> **Data under study**
+-------+

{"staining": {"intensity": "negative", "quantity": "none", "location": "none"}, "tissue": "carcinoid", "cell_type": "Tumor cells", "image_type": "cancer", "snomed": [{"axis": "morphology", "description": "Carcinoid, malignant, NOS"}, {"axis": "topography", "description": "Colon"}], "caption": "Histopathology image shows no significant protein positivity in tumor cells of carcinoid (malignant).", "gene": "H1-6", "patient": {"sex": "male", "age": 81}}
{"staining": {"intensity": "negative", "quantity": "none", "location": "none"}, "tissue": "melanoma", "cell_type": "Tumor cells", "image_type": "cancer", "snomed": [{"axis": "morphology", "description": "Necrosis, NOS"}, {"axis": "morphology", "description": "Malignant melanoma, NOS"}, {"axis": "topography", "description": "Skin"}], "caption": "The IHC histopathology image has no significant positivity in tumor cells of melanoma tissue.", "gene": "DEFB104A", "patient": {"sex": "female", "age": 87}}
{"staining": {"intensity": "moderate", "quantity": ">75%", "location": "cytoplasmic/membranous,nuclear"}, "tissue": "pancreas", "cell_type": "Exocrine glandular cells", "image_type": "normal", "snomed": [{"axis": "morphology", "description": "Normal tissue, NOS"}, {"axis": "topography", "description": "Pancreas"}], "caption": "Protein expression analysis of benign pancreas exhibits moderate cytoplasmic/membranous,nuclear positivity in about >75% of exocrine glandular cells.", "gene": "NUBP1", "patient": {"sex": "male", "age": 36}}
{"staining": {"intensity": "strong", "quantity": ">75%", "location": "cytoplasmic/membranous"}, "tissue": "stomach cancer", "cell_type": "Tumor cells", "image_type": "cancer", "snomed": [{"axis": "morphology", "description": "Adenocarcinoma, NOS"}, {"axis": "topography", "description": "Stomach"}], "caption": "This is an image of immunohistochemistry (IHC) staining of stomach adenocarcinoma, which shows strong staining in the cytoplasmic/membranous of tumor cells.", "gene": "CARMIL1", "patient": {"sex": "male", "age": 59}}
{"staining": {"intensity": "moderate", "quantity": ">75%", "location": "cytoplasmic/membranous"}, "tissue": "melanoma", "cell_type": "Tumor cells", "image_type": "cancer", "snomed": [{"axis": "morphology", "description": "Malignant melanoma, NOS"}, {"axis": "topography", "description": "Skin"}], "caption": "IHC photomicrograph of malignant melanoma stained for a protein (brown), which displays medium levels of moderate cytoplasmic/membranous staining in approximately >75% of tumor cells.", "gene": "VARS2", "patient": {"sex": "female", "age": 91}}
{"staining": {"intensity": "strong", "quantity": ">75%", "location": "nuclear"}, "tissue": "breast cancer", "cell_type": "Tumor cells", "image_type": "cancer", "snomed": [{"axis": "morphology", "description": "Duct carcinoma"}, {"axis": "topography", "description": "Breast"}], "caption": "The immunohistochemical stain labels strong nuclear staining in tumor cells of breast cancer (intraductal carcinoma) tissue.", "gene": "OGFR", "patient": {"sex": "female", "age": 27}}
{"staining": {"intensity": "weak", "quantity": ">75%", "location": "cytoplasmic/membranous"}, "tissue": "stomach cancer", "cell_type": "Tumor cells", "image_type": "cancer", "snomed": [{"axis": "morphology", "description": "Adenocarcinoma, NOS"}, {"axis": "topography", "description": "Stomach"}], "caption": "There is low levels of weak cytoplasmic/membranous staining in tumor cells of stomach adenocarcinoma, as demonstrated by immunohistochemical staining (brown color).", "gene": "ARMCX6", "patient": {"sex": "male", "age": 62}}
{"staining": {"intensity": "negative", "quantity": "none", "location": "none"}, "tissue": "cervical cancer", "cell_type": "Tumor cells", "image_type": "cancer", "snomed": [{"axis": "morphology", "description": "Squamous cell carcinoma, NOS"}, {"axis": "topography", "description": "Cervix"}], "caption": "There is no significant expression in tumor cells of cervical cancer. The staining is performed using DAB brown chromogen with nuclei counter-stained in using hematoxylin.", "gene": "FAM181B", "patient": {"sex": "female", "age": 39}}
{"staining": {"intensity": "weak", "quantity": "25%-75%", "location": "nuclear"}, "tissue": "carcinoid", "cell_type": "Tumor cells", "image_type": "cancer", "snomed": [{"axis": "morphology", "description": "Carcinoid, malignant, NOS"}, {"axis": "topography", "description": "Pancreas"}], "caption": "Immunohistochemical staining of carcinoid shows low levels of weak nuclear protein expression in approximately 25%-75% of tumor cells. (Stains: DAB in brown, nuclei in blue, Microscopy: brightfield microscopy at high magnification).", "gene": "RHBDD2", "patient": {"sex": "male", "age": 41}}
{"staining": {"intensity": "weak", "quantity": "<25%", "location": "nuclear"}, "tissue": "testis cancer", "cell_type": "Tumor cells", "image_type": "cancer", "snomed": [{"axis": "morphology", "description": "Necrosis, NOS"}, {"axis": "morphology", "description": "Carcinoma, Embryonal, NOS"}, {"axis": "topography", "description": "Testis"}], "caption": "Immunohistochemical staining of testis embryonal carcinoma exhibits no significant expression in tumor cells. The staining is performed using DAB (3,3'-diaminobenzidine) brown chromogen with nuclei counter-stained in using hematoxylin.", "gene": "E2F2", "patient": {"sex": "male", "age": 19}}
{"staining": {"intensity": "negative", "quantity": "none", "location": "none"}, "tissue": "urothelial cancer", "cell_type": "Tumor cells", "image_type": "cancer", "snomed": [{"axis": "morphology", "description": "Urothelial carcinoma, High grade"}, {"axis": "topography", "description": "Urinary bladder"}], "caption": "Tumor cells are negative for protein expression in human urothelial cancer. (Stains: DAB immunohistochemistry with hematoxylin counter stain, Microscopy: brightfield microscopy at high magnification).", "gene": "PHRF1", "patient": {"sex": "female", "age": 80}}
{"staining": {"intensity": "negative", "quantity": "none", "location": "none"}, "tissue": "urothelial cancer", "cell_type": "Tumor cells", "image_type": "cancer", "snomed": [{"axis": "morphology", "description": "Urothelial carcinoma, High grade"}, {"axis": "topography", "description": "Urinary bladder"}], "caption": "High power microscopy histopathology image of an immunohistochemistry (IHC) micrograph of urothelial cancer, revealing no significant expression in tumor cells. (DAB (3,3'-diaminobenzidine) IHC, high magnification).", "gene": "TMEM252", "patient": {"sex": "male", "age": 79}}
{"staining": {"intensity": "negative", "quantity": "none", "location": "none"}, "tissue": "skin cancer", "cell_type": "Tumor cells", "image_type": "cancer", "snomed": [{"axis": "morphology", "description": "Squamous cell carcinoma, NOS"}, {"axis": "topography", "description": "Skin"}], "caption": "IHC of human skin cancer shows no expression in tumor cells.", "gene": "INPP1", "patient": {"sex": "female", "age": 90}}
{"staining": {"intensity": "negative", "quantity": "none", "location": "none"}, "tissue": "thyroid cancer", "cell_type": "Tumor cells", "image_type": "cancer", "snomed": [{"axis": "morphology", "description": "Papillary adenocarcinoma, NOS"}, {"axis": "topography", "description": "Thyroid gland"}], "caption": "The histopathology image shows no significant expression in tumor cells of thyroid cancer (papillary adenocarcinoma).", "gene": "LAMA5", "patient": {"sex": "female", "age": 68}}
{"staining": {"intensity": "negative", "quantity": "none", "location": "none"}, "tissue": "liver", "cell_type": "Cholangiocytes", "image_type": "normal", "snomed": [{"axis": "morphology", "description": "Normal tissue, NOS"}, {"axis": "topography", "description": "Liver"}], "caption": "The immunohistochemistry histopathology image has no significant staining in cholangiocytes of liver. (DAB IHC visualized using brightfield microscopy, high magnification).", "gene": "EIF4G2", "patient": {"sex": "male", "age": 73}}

+-------+

> **Exercise aim**
Taking the listing above as the source, transcribe only the lines starting at the line with "expression analysis of" and going through the line with "is an image", unaltered and with both ends included.

> **Final answer**
{"staining": {"intensity": "moderate", "quantity": ">75%", "location": "cytoplasmic/membranous,nuclear"}, "tissue": "pancreas", "cell_type": "Exocrine glandular cells", "image_type": "normal", "snomed": [{"axis": "morphology", "description": "Normal tissue, NOS"}, {"axis": "topography", "description": "Pancreas"}], "caption": "Protein expression analysis of benign pancreas exhibits moderate cytoplasmic/membranous,nuclear positivity in about >75% of exocrine glandular cells.", "gene": "NUBP1", "patient": {"sex": "male", "age": 36}}
{"staining": {"intensity": "strong", "quantity": ">75%", "location": "cytoplasmic/membranous"}, "tissue": "stomach cancer", "cell_type": "Tumor cells", "image_type": "cancer", "snomed": [{"axis": "morphology", "description": "Adenocarcinoma, NOS"}, {"axis": "topography", "description": "Stomach"}], "caption": "This is an image of immunohistochemistry (IHC) staining of stomach adenocarcinoma, which shows strong staining in the cytoplasmic/membranous of tumor cells.", "gene": "CARMIL1", "patient": {"sex": "male", "age": 59}}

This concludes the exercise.